September 5, 2007 — The members of the Deep Blue Organ Trio -- organist Chris Foreman, guitarist Bobby Broom, and drummer Greg Rockingham -- cultivate a deep love and respect for the jazz-organ tradition and, since the 1990s, have been exploring their own singular take on it. Their two previous Delmark releases -- Deep Blue Bruise (2004) and Goin” to Town (2006) -- established the trio’s joyful approach and potent chemistry, forged in the course of their longtime Tuesday-night gig at the Green Mill in Chicago.
Folk Music is the trio’s newest CD, due for release by Origin Records on October 16. “What we do is kind of a folk music because of the legacy of organ combos in jazz,” says guitarist Broom, who produced the new CD. “The organ used to be in all the clubs. We used to groove to it, go out to the neighborhood tavern and hang out, listen to the organ groups, and have a good time.
”But I was also thinking of what folk music is -- a music of, by, and for the people,“ says Broom. ”The common folk, if you will. And people do respond strongly to our music.“
Folk Music’s repertoire places an emphasis on the full continuum of the black music experience, from the Ohio Players (”Sweet Sticky Thing“) and Stephanie Mills (”Never Knew Love Like This Before“) to standards (”I Thought About You“) and mainstream jazz (Lee Morgan’s ”Ceora,“ Hank Mobley’s ”This I Dig of You,“ ”Short Story“ by Kenny Dorham), with the Beatles thrown in for good measure (”She’s Leaving Home“).
Broom, who leads his own guitar/bass/drums trio, sees the guitar/organ/drums format as a whole other challenge. ”All the guitarists I listened to coming up played with great organists -- Pat Martino with Charles Earland and later with Don Patterson, George Benson with Jack McDuff, Wes Montgomery with Mel Rhyne, and Kenny Burrell (and just about all of the aforementioned guitarists) with Jimmy Smith. It’s part of the guitar idiom and lineage,“ he points out.

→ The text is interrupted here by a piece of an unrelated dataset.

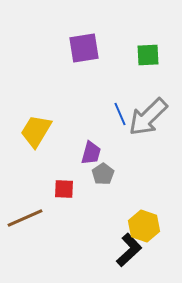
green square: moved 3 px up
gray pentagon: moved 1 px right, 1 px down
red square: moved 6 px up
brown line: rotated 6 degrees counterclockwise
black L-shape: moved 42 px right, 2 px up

”The first person I really heard in jazz was Charles Earland, and then I got an opportunity to work with him for many years, as did Greg [Rockingham]. So to be in a situation to play with Chris [Foreman], who’s lesser known but is one of those organists of the highest order, is important to me. I place a high value on this group, because I understand their level of musicianship.“
In the Tradition
Earland’s Black Talk was the record that captivated Bobby Broom, who was born (1961) and raised in New York. While attending the High School of Music and Art, he got the call to audition for Sonny Rollins and made his debut, at age 16, with Rollins at Carnegie Hall (he’s been a member of Rollins’s current band since 2005). Broom relocated to Chicago in the early 1980s, and was soon playing and recording with Earland. (His other sideman credits include Tom Browne, Kenny Burrell, and Dr. John.)
Drummer Greg Rockingham, born in Waukegan, Illinois in 1959, is the son of organist David Rockingham, in whose trio Greg was a regular member from age 9 to 16. After working for eight years with the Guy Lombardo ghost band straight out of high school, he spent a decade with Charles Earland’s group. ”The B-3 is such a powerful instrument,“ says Rockingham. ”When all the stops are pulled out, it’s like a full horn section. You’re playing the kicks like you would in a big band.“
Chris Foreman, who was born blind in Chicago in 1957, started on piano but by the time he was in his teens had become enamored of jazz organ. He listened to all the great organists when he was growing up: ”I’d hear them on the radio. I was fascinated with the sound of the organ and how different sounds could be obtained from it,“ he explains. Foreman made his recording debut in 1981 on blues guitarist Albert Collins’s Don’t Lose Your Cool, and later cut two CDs with the Mighty Blue Kings.
Rockingham and Foreman had been playing together for several years in various bands when Broom first bumped into them in the early 1990s. ”They have a unique sound together,“ the guitarist says. ”It’s a very comfortable feeling -- classic, simpatico. There’s a chemistry the three of us have that’s special.“
”We listen to each other,“ Foreman concurs. ”Some things we don’t even talk about. If you don’t talk about it so much and just let the music happen, then it happens.“
In his notes to Folk Music, annotator Larry Hollis draws some telling comparisons between the Deep Blue Organ Trio and the best-selling group from Blue Note Records’ heyday, the Three Sounds. ”The Deep Blue Organ Trio reminds me strongly of a soul-jazz update of them,“ he writes, ”which is a big compliment in my book. After all, they both play music for the folks."
(In addition to their standing gig at the Green Mill, the Deep Blue Organ Trio plans to venture farther afield in the coming months in support of Folk Music. First up is the 7th annual Jazz Party at Sea, which sets sail to the Caribbean from Miami on November 3.)